▶ [Selected passage]
# How to Hide Mask in Adjustment Brush



## Paul_DS256 (Nov 4, 2019)

I have a feeling this is operator error but I can't find an answer.

When I enable the ADJUSTMENT BRUSH (just started playing with it)  and paint an area, the mask appears. I make adjustments using the slider but I can't toggle off the mask to see the adjustments. 

When I paint, the mask is red. If I toggle 'Show selected Mask Overlay' off, it turns yellow. I can use shift-O to go through the colours but not mask off. 

I have DEVELOP opened on one screen and a secondary screen on. The mask always show on the secondary as yellow even after clicking on DONE for the adjustment brush.

Thanks for any guidance


----------



## Paul McFarlane (Nov 4, 2019)

Check page 252 of your Classic book - hit just 'O' and see what that does (should just turn the Overlay Mask off)


----------



## Paul_DS256 (Nov 4, 2019)

Paul McFarlane said:


> hit just 'O' and see what that does



Paul, that has the same affect as turning the mask on/off. It just changes colour. I've been through the book and the forums before posting but I'm obviously missing something.


----------



## Califdan (Nov 4, 2019)

▶ [Work instruction 1] Reproduce the rows verbatim, from the row containing "sheepluva's blog" up to and including the row containing "all distribution is similar".

[Collected data]
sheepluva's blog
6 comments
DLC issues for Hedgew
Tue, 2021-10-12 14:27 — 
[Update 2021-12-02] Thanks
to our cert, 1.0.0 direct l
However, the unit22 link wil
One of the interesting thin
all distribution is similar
==
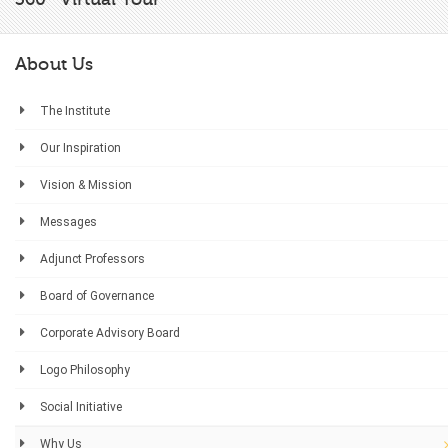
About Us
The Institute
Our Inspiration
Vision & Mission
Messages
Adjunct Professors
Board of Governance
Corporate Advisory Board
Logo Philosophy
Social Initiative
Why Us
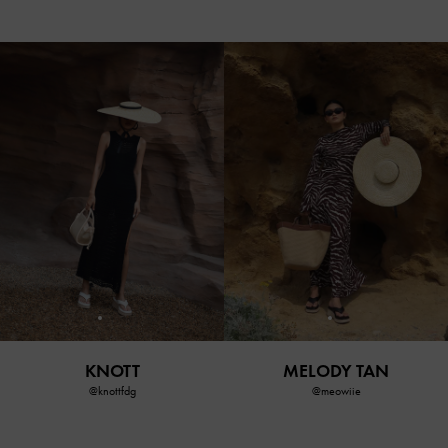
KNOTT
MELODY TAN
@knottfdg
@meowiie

▶ [Work instruction 2] In the adjustment brush thread, why does the original poster say that pressing 'O' did not solve the problem?

▶ [Expected output 1]
sheepluva's blog
6 comments
DLC issues for Hedgew
Tue, 2021-10-12 14:27 — 
[Update 2021-12-02] Thanks
to our cert, 1.0.0 direct l
However, the unit22 link wil
One of the interesting thin
all distribution is similar

▶ [Expected output 2] Pressing 'O' had the same effect as turning the mask on and off. It only changed the mask's color and did not hide it.